I wonder if some of you may share this feeling? 

I am in the space between being matched and meeting my LO for introductions and I feel quite detached as though it isn't happening. It's hard to describe after all that you go through to get to this stage where being a mummy is within reach and it just doesn't seem real. I could almost describe it as apathy. 

Perhaps it's because I have become used to waiting and not being able to take action,  but somehow it feels like a little of the joy has gone. It could be because I am not sleeping particularly well (of course that's exactly what I need to be doing now and getting all the sleep I can!) I don't know. 

Has anyone else experienced this? It's not cold feet or second thoughts just a kind of lull. Hard to explain really  x


----------



## -x-Lolly-x- (Feb 3, 2012)

Yep got can totally relate. Even now little pink has been home two weeks it still doesn't quite feel real. I think it's because we can wait so long and always have a plan of action if things go wrong, it's hard to believe when things are finally going right. Many of my work colleagues would ask before matching 'Oooh, you must be beside yourself with excitement!' and while at times I was often I really wasn't because I simply couldn't process that after 7 years this was really happening. It's a very strange feeling isn't it? You're in a limbo right now with little you can do and that's hard when we are used to being proactive in order to get what we want and need. Tiredness doesn't help, when little ones come home it really doesn't help I can certainly vouch for that! I'm struggling today!! But please know that all your feelings will mirror many of those who have experienced it and will be experienced by the others who will go on to walk in your shoes.
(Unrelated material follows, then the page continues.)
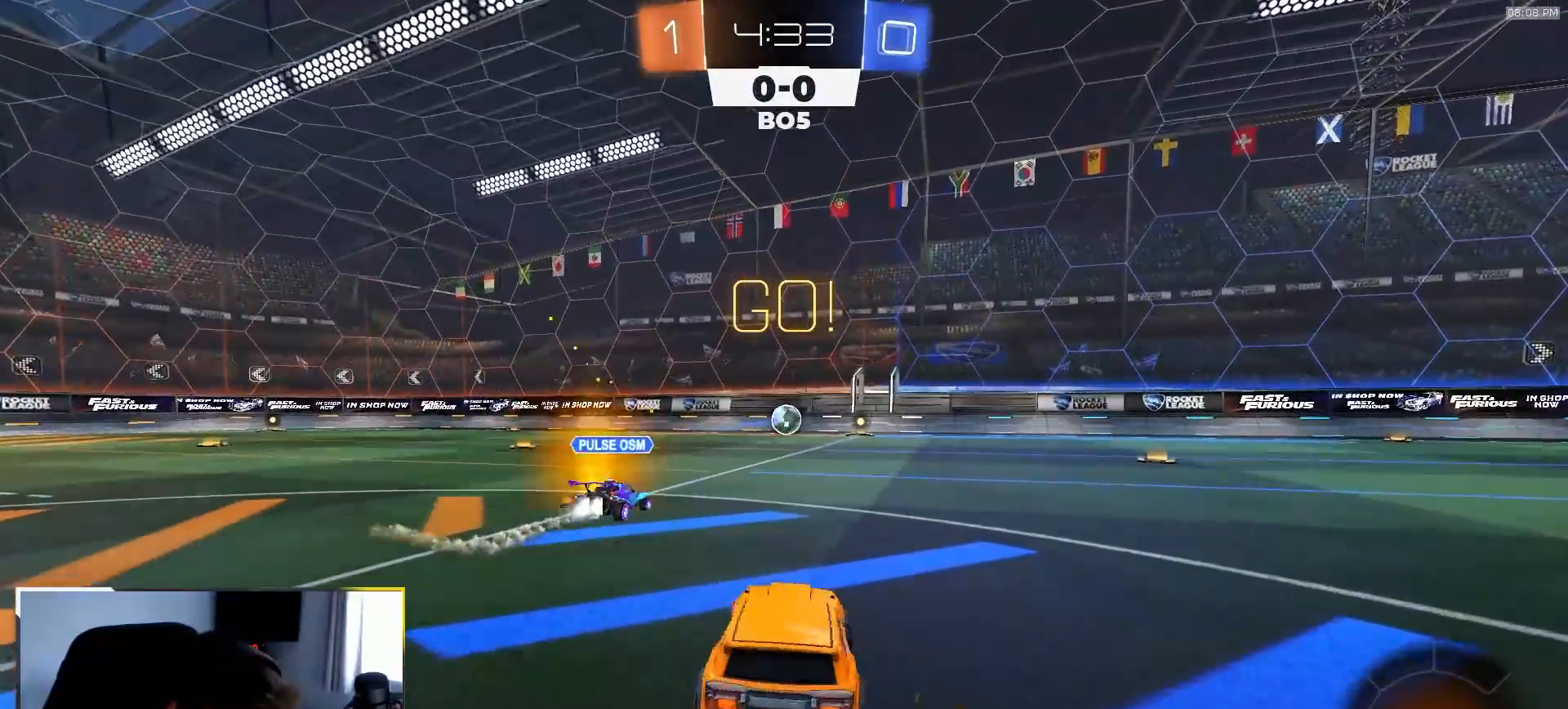
{"buttons": ["R1", "R2"], "left_stick": "down", "right_stick": "center", "events": [[233, "TRIANGLE", "down"], [333, "R1", "down"], [333, "TRIANGLE", "up"], [367, "left_stick", "center"], [483, "left_stick", "down"]]}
So no practical advice but a big   and the realisation that you are normal!


----------



## SummerTilly (Aug 14, 2013)

Thanks Lolly

Glad to hear that someone else has / is experiencing the same feelings.  People do keep saying "ooh you must be so excited"
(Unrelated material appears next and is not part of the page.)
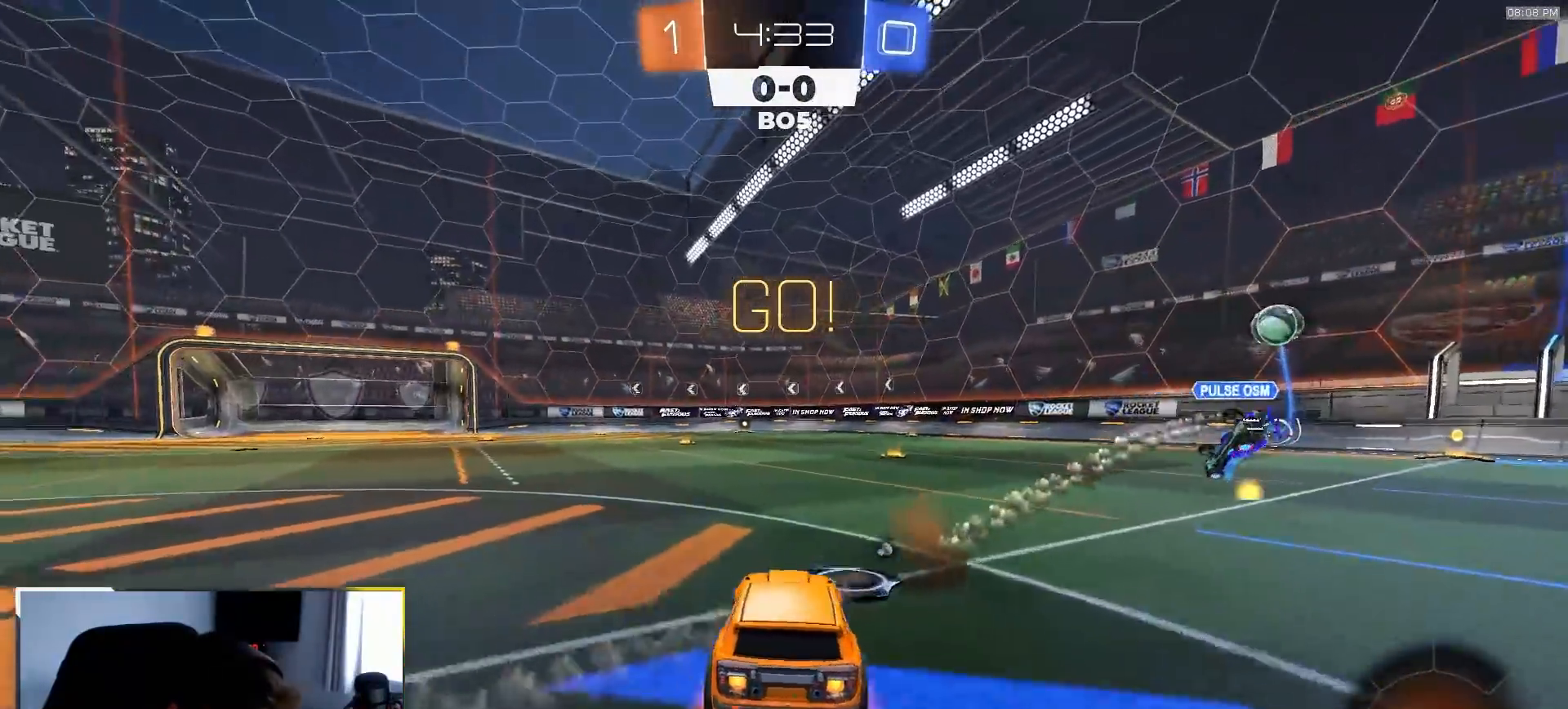
{"buttons": ["L1", "R1", "R2"], "left_stick": "down-left", "right_stick": "center", "events": [[33, "CROSS", "down"], [100, "CROSS", "up"], [100, "L1", "down"], [100, "left_stick", "up-left"], [150, "CROSS", "down"], [183, "left_stick", "down-left"], [267, "CROSS", "up"]]}
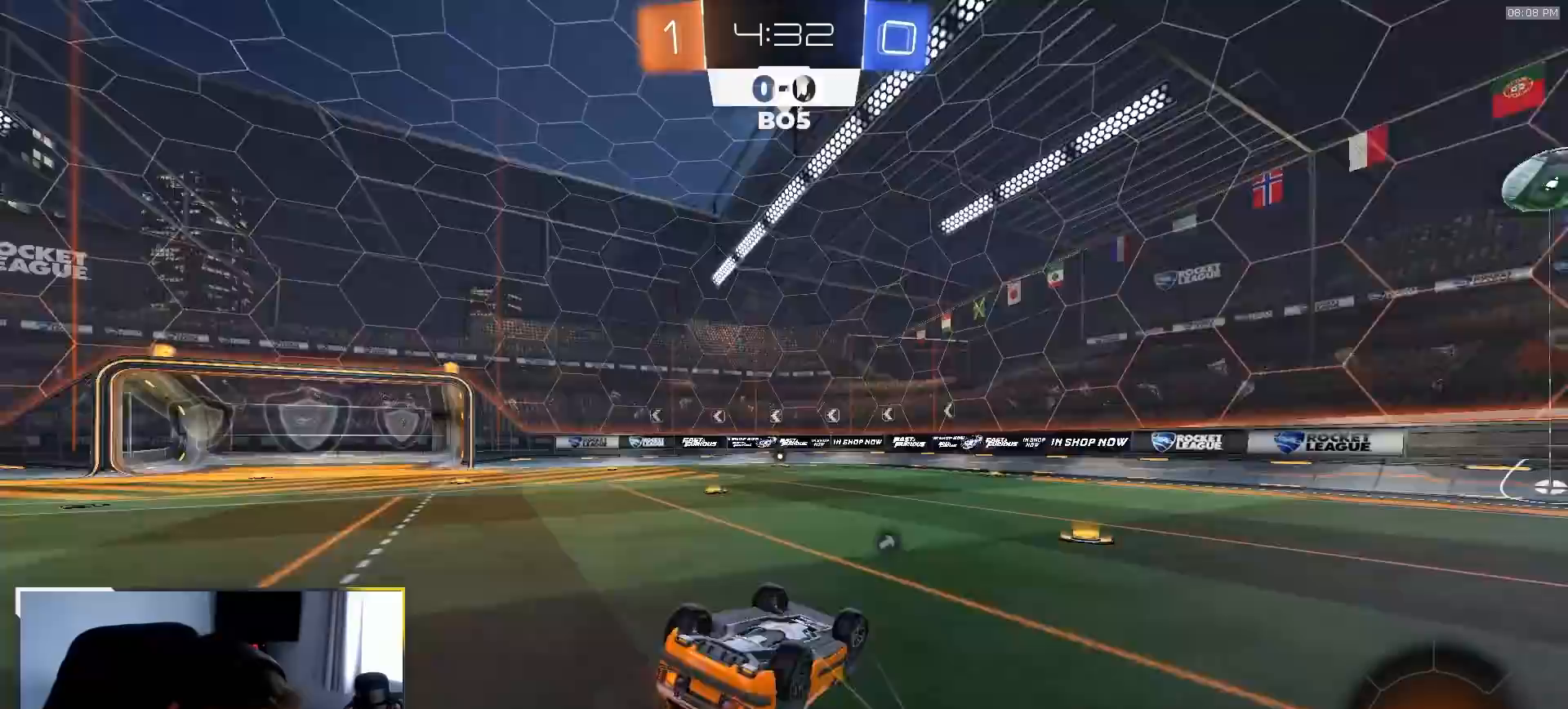
{"buttons": ["R1", "R2"], "left_stick": "center", "right_stick": "center", "events": [[100, "TRIANGLE", "down"], [217, "TRIANGLE", "up"], [350, "L1", "up"], [400, "left_stick", "center"]]}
Of course I am excited, nervous and all those things as well as being a bit _____

Got my letter through about matching panel this morning.  How did you find it?  What did they ask you?


----------



## snapdragon (Jun 27, 2011)

Felt exactly the same, I'm afraid I didn't feel at all excited. In fact if anything I felt a bit depressed which didn't seem to make any sense. I think I was quite apprehensive about meeting lo and whether he would be like I pictured him. I was also worried about something going wrong before matching panel or being turned down. Everything was fine the moment I met lo.


----------



## -x-Lolly-x- (Feb 3, 2012)

Matching panel was a positive experience. The chair came to talk to us first and said we looked nervous and not to be, we wouldn't be here if it was felt we weren't the right parents for little pink, they just liked adopters to come to life as it's hard reading about a person and then never meeting them. We had 4 questions, little pinks social worker had 2 questions that and our social worker just sat and smiled and was asked nothing!! It was quite quick and very painless in the end!! I was far more nervous at approval panel funnily enough


----------



## SummerTilly (Aug 14, 2013)

Lolly I had warned my SW at approval panel that I would burst into tears.  She didn't believe me.  I said that they would be tears of joy, but that to expect some waterworks... 
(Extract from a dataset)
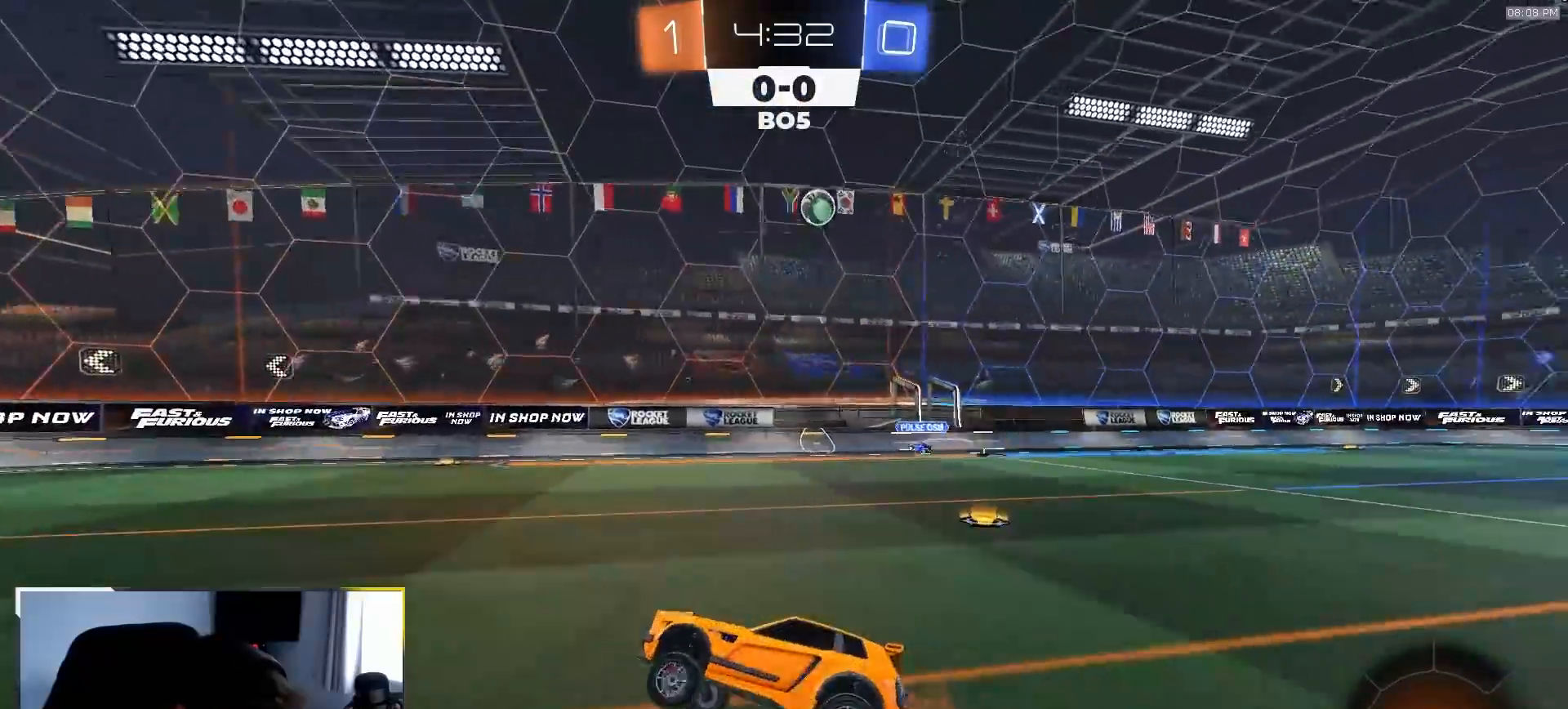
{"buttons": ["R1", "R2"], "left_stick": "right", "right_stick": "center", "events": [[200, "left_stick", "right"], [267, "TRIANGLE", "down"], [317, "left_stick", "center"], [400, "TRIANGLE", "up"], [433, "left_stick", "right"]]}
I sat down and promptly burst into tears  

I did manage to compose myself relatively quickly.  Just hoping that the same thing doesn't happen when I get to matching panel.


----------



## -x-Lolly-x- (Feb 3, 2012)

Oh I cried actually in panel in front of 14 people!! They asked what we were most looking forward to and I started talking about long standing dreams of a simple family life and not watching from the sidelines anymore and that was it, I was gone! The chair said 'someone get that girl a tissue'


----------



## SummerTilly (Aug 14, 2013)

Snap! I was asked why I wanted to adopt and that was it, I was off... 

Fingers crossed I keep it together in matching panel.  I'm not one of those 'pretty' criers either - it's all red eyes, snot and sniffing


----------



## -x-Lolly-x- (Feb 3, 2012)

And mascara streaks down to your chin


----------